Stored data: Begin

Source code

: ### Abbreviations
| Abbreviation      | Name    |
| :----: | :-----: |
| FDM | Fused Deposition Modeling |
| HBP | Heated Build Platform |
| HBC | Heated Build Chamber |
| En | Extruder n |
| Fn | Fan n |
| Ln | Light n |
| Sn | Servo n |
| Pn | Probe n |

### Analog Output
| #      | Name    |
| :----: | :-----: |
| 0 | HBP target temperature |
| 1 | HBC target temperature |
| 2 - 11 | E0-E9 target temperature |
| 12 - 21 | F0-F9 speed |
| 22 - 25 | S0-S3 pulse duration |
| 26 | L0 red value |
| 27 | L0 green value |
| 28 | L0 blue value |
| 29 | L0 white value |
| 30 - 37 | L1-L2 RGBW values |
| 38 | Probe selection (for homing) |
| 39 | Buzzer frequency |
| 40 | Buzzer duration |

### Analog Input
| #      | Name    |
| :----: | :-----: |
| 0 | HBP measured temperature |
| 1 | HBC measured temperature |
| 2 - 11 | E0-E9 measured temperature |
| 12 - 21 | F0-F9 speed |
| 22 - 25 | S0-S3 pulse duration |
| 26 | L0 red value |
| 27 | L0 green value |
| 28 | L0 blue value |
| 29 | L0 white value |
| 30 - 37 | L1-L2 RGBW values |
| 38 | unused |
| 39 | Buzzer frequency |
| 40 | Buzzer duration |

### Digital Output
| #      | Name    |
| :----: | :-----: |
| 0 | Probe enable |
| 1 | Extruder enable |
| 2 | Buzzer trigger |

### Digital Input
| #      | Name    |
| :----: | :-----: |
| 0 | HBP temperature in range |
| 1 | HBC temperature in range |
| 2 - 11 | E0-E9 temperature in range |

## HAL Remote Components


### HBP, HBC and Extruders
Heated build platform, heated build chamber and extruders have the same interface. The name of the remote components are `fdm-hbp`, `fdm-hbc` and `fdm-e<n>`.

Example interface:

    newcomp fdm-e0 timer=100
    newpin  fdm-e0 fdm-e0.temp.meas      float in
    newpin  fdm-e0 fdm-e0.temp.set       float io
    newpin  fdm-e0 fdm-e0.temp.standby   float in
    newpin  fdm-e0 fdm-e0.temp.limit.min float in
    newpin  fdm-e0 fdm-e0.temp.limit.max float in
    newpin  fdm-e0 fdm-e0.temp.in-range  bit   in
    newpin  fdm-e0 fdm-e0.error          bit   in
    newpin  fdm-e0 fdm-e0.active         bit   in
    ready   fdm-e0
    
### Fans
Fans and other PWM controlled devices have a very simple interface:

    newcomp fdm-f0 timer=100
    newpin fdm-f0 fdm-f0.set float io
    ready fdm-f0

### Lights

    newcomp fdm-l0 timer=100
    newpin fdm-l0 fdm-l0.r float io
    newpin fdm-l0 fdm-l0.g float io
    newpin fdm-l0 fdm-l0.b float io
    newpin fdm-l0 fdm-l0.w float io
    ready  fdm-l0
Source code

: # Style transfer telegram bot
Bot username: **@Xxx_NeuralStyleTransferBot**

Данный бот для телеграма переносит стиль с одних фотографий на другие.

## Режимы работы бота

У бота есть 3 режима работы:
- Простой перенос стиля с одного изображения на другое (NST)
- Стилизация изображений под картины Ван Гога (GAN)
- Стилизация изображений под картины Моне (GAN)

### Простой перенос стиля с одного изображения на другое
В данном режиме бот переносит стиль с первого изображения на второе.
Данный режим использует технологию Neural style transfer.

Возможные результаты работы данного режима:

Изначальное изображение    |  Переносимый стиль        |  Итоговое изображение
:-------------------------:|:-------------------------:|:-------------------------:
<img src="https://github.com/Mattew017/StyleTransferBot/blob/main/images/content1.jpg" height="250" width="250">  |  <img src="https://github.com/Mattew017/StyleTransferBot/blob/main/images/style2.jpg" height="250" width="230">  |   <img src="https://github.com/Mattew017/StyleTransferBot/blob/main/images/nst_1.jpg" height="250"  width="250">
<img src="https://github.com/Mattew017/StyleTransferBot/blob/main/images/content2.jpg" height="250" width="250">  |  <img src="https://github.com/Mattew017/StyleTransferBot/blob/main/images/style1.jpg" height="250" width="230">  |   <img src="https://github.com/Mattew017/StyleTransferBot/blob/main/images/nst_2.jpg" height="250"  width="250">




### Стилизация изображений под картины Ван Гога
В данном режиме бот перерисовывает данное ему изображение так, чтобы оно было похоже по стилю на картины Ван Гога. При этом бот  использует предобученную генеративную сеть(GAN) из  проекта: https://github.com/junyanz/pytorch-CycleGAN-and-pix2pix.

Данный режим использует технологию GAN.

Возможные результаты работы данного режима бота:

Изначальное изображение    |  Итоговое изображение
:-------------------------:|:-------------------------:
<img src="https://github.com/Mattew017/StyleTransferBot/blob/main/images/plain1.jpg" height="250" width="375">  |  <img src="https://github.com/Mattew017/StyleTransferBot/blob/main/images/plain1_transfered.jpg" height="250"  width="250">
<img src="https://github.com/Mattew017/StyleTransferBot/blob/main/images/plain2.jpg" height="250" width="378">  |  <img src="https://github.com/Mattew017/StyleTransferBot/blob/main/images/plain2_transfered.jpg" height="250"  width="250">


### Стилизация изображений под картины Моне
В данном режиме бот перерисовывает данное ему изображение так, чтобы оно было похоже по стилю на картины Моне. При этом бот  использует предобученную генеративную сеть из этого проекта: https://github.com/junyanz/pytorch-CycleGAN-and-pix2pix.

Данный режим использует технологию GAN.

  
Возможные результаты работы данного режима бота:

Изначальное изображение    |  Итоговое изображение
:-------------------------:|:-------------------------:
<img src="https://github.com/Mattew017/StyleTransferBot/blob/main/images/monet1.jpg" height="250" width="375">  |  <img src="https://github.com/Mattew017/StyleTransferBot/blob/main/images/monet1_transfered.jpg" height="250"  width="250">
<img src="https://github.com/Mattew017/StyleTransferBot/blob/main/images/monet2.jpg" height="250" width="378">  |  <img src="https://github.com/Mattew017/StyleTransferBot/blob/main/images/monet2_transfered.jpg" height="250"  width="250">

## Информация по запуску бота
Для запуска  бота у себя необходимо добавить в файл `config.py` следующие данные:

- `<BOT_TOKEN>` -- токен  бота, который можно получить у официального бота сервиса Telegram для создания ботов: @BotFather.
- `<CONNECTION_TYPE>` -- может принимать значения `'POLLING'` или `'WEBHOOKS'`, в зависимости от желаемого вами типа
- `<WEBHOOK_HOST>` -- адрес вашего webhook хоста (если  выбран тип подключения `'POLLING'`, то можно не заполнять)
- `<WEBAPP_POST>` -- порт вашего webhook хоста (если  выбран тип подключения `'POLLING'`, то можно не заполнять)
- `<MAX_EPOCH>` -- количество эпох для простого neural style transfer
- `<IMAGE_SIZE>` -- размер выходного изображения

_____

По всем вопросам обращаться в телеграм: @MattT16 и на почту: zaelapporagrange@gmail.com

Stored data: End

Assignment — Copy out the source text of each entry above, keeping every line word for word.

Response below —
Source code

: ### Abbreviations
| Abbreviation      | Name    |
| :----: | :-----: |
| FDM | Fused Deposition Modeling |
| HBP | Heated Build Platform |
| HBC | Heated Build Chamber |
| En | Extruder n |
| Fn | Fan n |
| Ln | Light n |
| Sn | Servo n |
| Pn | Probe n |

### Analog Output
| #      | Name    |
| :----: | :-----: |
| 0 | HBP target temperature |
| 1 | HBC target temperature |
| 2 - 11 | E0-E9 target temperature |
| 12 - 21 | F0-F9 speed |
| 22 - 25 | S0-S3 pulse duration |
| 26 | L0 red value |
| 27 | L0 green value |
| 28 | L0 blue value |
| 29 | L0 white value |
| 30 - 37 | L1-L2 RGBW values |
| 38 | Probe selection (for homing) |
| 39 | Buzzer frequency |
| 40 | Buzzer duration |

### Analog Input
| #      | Name    |
| :----: | :-----: |
| 0 | HBP measured temperature |
| 1 | HBC measured temperature |
| 2 - 11 | E0-E9 measured temperature |
| 12 - 21 | F0-F9 speed |
| 22 - 25 | S0-S3 pulse duration |
| 26 | L0 red value |
| 27 | L0 green value |
| 28 | L0 blue value |
| 29 | L0 white value |
| 30 - 37 | L1-L2 RGBW values |
| 38 | unused |
| 39 | Buzzer frequency |
| 40 | Buzzer duration |

### Digital Output
| #      | Name    |
| :----: | :-----: |
| 0 | Probe enable |
| 1 | Extruder enable |
| 2 | Buzzer trigger |

### Digital Input
| #      | Name    |
| :----: | :-----: |
| 0 | HBP temperature in range |
| 1 | HBC temperature in range |
| 2 - 11 | E0-E9 temperature in range |

## HAL Remote Components


### HBP, HBC and Extruders
Heated build platform, heated build chamber and extruders have the same interface. The name of the remote components are `fdm-hbp`, `fdm-hbc` and `fdm-e<n>`.

Example interface:

    newcomp fdm-e0 timer=100
    newpin  fdm-e0 fdm-e0.temp.meas      float in
    newpin  fdm-e0 fdm-e0.temp.set       float io
    newpin  fdm-e0 fdm-e0.temp.standby   float in
    newpin  fdm-e0 fdm-e0.temp.limit.min float in
    newpin  fdm-e0 fdm-e0.temp.limit.max float in
    newpin  fdm-e0 fdm-e0.temp.in-range  bit   in
    newpin  fdm-e0 fdm-e0.error          bit   in
    newpin  fdm-e0 fdm-e0.active         bit   in
    ready   fdm-e0
    
### Fans
Fans and other PWM controlled devices have a very simple interface:

    newcomp fdm-f0 timer=100
    newpin fdm-f0 fdm-f0.set float io
    ready fdm-f0

### Lights

    newcomp fdm-l0 timer=100
    newpin fdm-l0 fdm-l0.r float io
    newpin fdm-l0 fdm-l0.g float io
    newpin fdm-l0 fdm-l0.b float io
    newpin fdm-l0 fdm-l0.w float io
    ready  fdm-l0
Source code

: # Style transfer telegram bot
Bot username: **@Xxx_NeuralStyleTransferBot**

Данный бот для телеграма переносит стиль с одних фотографий на другие.

## Режимы работы бота

У бота есть 3 режима работы:
- Простой перенос стиля с одного изображения на другое (NST)
- Стилизация изображений под картины Ван Гога (GAN)
- Стилизация изображений под картины Моне (GAN)

### Простой перенос стиля с одного изображения на другое
В данном режиме бот переносит стиль с первого изображения на второе.
Данный режим использует технологию Neural style transfer.

Возможные результаты работы данного режима:

Изначальное изображение    |  Переносимый стиль        |  Итоговое изображение
:-------------------------:|:-------------------------:|:-------------------------:
<img src="https://github.com/Mattew017/StyleTransferBot/blob/main/images/content1.jpg" height="250" width="250">  |  <img src="https://github.com/Mattew017/StyleTransferBot/blob/main/images/style2.jpg" height="250" width="230">  |   <img src="https://github.com/Mattew017/StyleTransferBot/blob/main/images/nst_1.jpg" height="250"  width="250">
<img src="https://github.com/Mattew017/StyleTransferBot/blob/main/images/content2.jpg" height="250" width="250">  |  <img src="https://github.com/Mattew017/StyleTransferBot/blob/main/images/style1.jpg" height="250" width="230">  |   <img src="https://github.com/Mattew017/StyleTransferBot/blob/main/images/nst_2.jpg" height="250"  width="250">




### Стилизация изображений под картины Ван Гога
В данном режиме бот перерисовывает данное ему изображение так, чтобы оно было похоже по стилю на картины Ван Гога. При этом бот  использует предобученную генеративную сеть(GAN) из  проекта: https://github.com/junyanz/pytorch-CycleGAN-and-pix2pix.

Данный режим использует технологию GAN.

Возможные результаты работы данного режима бота:

Изначальное изображение    |  Итоговое изображение
:-------------------------:|:-------------------------:
<img src="https://github.com/Mattew017/StyleTransferBot/blob/main/images/plain1.jpg" height="250" width="375">  |  <img src="https://github.com/Mattew017/StyleTransferBot/blob/main/images/plain1_transfered.jpg" height="250"  width="250">
<img src="https://github.com/Mattew017/StyleTransferBot/blob/main/images/plain2.jpg" height="250" width="378">  |  <img src="https://github.com/Mattew017/StyleTransferBot/blob/main/images/plain2_transfered.jpg" height="250"  width="250">


### Стилизация изображений под картины Моне
В данном режиме бот перерисовывает данное ему изображение так, чтобы оно было похоже по стилю на картины Моне. При этом бот  использует предобученную генеративную сеть из этого проекта: https://github.com/junyanz/pytorch-CycleGAN-and-pix2pix.

Данный режим использует технологию GAN.

  
Возможные результаты работы данного режима бота:

Изначальное изображение    |  Итоговое изображение
:-------------------------:|:-------------------------:
<img src="https://github.com/Mattew017/StyleTransferBot/blob/main/images/monet1.jpg" height="250" width="375">  |  <img src="https://github.com/Mattew017/StyleTransferBot/blob/main/images/monet1_transfered.jpg" height="250"  width="250">
<img src="https://github.com/Mattew017/StyleTransferBot/blob/main/images/monet2.jpg" height="250" width="378">  |  <img src="https://github.com/Mattew017/StyleTransferBot/blob/main/images/monet2_transfered.jpg" height="250"  width="250">

## Информация по запуску бота
Для запуска  бота у себя необходимо добавить в файл `config.py` следующие данные:

- `<BOT_TOKEN>` -- токен  бота, который можно получить у официального бота сервиса Telegram для создания ботов: @BotFather.
- `<CONNECTION_TYPE>` -- может принимать значения `'POLLING'` или `'WEBHOOKS'`, в зависимости от желаемого вами типа
- `<WEBHOOK_HOST>` -- адрес вашего webhook хоста (если  выбран тип подключения `'POLLING'`, то можно не заполнять)
- `<WEBAPP_POST>` -- порт вашего webhook хоста (если  выбран тип подключения `'POLLING'`, то можно не заполнять)
- `<MAX_EPOCH>` -- количество эпох для простого neural style transfer
- `<IMAGE_SIZE>` -- размер выходного изображения

_____

По всем вопросам обращаться в телеграм: @MattT16 и на почту: zaelapporagrange@gmail.com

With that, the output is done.